Dear Prudence,
My first marriage ended 20 years ago. I knew my husband was sleeping with someone else, but I never found out who. “Helen,” my friend and neighbor, made me coffee and held my hand when I broke down. She even helped me while she was pregnant, and I often referred to her sons as my “other nephews.” Recently I learned her younger son did an ancestry test and learned that Helen’s husband wasn’t his father and that he was first cousins with people still living in my former town. That’s the name of my former in-laws: My ex-husband was the father. My “nephew” ended up calling me to ask for the truth since Helen was stonewalling him and his father refused to deal with it. I told him I knew my ex had had an affair but not with whom, gave him my former mother-in-law’s contact information, and wished him well.

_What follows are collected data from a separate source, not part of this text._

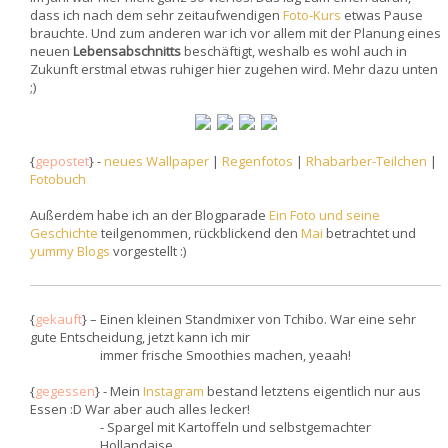
dass ich nach dem sehr zeitaufwendigen
Foto-Kurs
etwas Pause
brauchte. Und zum anderen war ich vor allem mit der Planung eines
neuen
Lebensabschnitts
beschäftigt, weshalb es wohl auch in
Zukunft erstmal etwas ruhiger hier zugehen wird. Mehr dazu unten
;)
{
gepostet
} -
neues Wallpaper
|
Regenfotos
|
Rhabarber-Teilchen
|
Fotobuch
Außerdem habe ich an der Blogparade
Ein Foto und seine
Geschichte
teilgenommen, rückblickend den
Mai
betrachtet und
yummy Blogs
vorgestellt :)
{
gekauft
} – Einen kleinen Standmixer von Tchibo. War eine sehr
gute Entscheidung, jetzt kann ich mir
immer frische Smoothies machen, yeaah!
{
gegessen
} - Mein
Instagram
bestand letztens eigentlich nur aus
Essen :D War aber auch alles lecker!
- Spargel mit Kartoffeln und selbstgemachter
Hollandaise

I only had one conversation with Helen. She tried to apologize, and I asked her if she got off more from sleeping with my husband or gloating over my stupidity and misery. She said that wasn’t “fair,” and I asked her if they ever slept together in my bed and whether any of this was “fair” for me or her son. Then I hung up. My new husband thinks it would be easier to let this go and forgive since it’s been so long, but can anyone forgive a betrayal like this? I feel sick. I miss Helen, I hate Helen, and I wish none of this had ever happened. I feel like such a stupid, naïve fool—a betrayed wife crying to her husband’s mistress, what a farce. I don’t know what to do.